Pour fêter cette fin d'année, cette citation lumineuse de Howard Becker en 2002, grand sociologue US, qui devrait être sur frontispice de ce blog :

The “impact” paradigm, in otherwords, has never produced any solid findingsabout the good or bad effects of arts experiences. In this, it might be said, it reproduces the findings of generations of work on the effects of education, which has similarly failed to produce any stable findings about the efficacy of any particular way of imparting knowledge to young people.

Ferguson a montré la même chose pour les jeux vidéo.

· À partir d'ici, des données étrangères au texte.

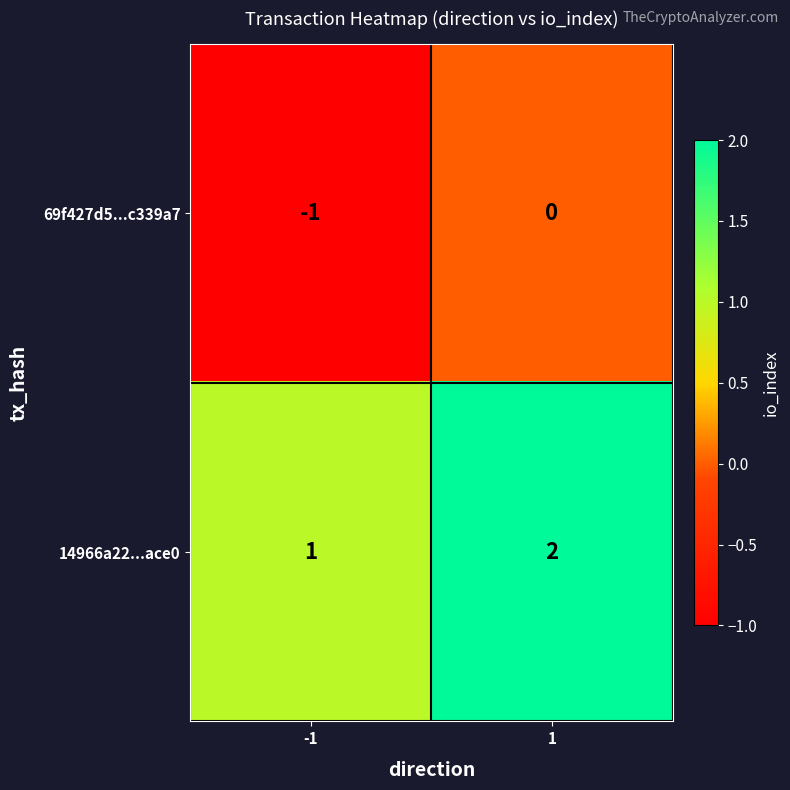

True or false: 14966a22...ace0 has a value of 2 at -1.

False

Les discours sur les médias sont reproduits, inlassablement.

Reste que pour l'addiction, on passe à un stade suivant de catégorisation, une sorte d'individualisation homogénéisante, puisqu'il s'agit d'éclater le public en une somme d'individualités, pour instituer des individus, tous égaux, tous sensibles et victimes potentielles. Et là, à mon avis, le rôle du processus d'individuation, en partie lié à une forme particulière du marché néo-libéral, a un rôle central dans la mesure où on saisit l'individu non plus comme citoyen mais comme consommateur, esseulé, désocialisé.

Par nature addiction et politique sont idéalement incompatibles en démocratie où le citoyen est celui tourné vers le bien commun. L'addiction au jeu vidéo réduit l'individu au consommateur, d'une pratique privée, tourné vers soi et en aucun cas l'intérêt général. Le plus mignon est finalement ce discours "techno-romantisme" - revival du romantisme à la sauce techno. Et si finalement les douleurs de l'âme du romantique étaient recodées dans le langage contemporain en maladies du matérialismes?

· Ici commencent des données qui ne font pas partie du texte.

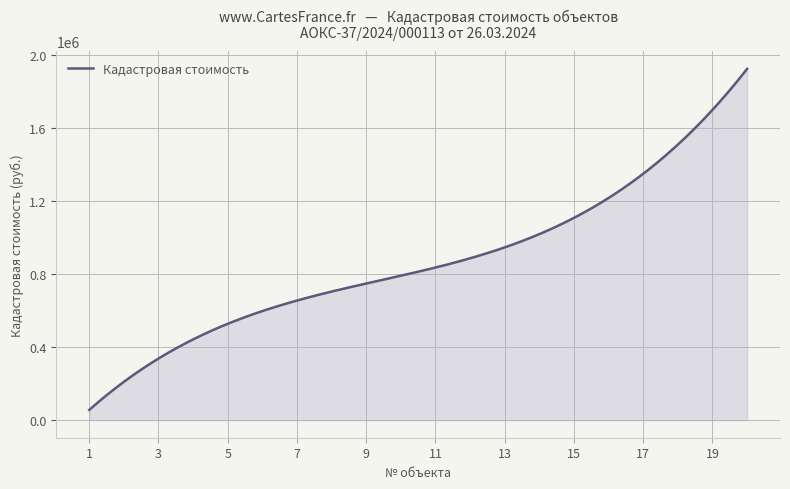

What is the greatest value displayed?

1922158.4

Reste que ces politiques d'éducation aux médias (de la pathologisation à la bonne consommation) se positionnent avant tout par rapport aux logiques de production de marchés connexes, et non par rapport à celles de la chose publique. Comme quoi les pouvoirs publics ont un rôle central : ils valident et favorisent l'émergence de marchés, sélectionnent les enjeux et acteurs légitimes... tout en donnant la possibilité de valider deux discours quasi-antagonistes : addiction et serious game. Miracle du capitalisme ou miracle de Noël, y a pas à dire, ils sont fort les marchands du temple.

Bonne fin d'année à tous, je tiens les paris, que 2010 va être riche en discours sociaux sur le jeu vidéo. Les compteurs sont au vert : 68% de jeunes (enfin, sur panel ridicule et antisociologique) choqués par le jeu vidéo... sans compter les menaces d'un fait divers. La violence et l'addiction n'ont pas dit leurs derniers maux.